• _Supplied entries_
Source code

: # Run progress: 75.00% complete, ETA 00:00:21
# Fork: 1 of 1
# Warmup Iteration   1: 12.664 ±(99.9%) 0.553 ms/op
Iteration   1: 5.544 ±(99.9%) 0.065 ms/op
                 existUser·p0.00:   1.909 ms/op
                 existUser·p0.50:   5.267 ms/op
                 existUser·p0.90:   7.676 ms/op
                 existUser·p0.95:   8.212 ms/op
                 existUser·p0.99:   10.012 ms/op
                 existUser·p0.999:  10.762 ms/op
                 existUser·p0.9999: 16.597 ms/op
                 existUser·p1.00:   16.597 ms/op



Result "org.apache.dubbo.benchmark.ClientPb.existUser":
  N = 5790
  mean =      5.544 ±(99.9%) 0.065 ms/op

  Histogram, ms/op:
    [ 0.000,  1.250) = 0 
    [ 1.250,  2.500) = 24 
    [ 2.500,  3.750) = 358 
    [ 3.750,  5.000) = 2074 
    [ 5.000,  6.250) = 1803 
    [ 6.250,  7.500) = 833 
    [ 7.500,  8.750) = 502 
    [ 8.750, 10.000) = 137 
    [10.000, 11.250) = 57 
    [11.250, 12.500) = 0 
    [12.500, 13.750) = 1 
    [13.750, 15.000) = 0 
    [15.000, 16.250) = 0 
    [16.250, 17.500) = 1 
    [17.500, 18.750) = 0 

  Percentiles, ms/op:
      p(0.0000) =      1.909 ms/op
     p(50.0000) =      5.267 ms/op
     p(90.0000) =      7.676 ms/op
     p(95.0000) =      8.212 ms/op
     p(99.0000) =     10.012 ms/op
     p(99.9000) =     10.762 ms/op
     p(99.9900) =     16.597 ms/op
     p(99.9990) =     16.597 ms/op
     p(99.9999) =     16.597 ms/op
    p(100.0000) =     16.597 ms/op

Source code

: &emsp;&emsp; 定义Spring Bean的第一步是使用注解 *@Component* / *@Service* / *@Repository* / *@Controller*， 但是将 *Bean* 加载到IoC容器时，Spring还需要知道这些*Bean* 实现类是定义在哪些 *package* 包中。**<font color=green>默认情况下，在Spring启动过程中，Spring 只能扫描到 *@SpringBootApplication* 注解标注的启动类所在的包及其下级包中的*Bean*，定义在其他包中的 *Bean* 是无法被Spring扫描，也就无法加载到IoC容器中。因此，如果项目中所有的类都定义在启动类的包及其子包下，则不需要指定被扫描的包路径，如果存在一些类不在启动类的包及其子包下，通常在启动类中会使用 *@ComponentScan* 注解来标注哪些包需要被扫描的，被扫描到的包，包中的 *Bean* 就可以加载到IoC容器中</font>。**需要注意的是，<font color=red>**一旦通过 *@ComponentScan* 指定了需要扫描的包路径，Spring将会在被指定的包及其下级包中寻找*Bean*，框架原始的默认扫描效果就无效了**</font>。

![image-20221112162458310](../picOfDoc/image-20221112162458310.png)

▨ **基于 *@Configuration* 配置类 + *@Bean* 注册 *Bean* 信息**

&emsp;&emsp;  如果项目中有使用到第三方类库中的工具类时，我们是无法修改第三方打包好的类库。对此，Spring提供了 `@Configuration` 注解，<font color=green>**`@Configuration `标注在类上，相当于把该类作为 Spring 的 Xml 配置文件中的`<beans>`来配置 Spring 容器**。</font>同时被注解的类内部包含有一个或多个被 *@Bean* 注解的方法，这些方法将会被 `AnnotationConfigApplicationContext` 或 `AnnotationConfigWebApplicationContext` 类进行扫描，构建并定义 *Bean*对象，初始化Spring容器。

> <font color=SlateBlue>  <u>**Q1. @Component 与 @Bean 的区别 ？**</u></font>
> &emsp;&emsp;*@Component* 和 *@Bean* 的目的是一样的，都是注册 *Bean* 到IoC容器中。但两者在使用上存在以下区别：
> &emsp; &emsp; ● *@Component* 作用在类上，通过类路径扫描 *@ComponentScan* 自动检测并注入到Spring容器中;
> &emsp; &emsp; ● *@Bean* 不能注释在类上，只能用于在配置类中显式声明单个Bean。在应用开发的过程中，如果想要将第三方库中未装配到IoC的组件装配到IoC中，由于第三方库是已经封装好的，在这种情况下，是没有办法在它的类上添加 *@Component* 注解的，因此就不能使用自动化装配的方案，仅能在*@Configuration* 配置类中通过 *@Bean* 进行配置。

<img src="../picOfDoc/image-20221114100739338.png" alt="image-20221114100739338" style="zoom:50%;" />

• _Task brief_
Which lines of the listing contain the string "Iteration"? Copy each of them.

• _Solution below_
# Warmup Iteration   1: 12.664 ±(99.9%) 0.553 ms/op
Iteration   1: 5.544 ±(99.9%) 0.065 ms/op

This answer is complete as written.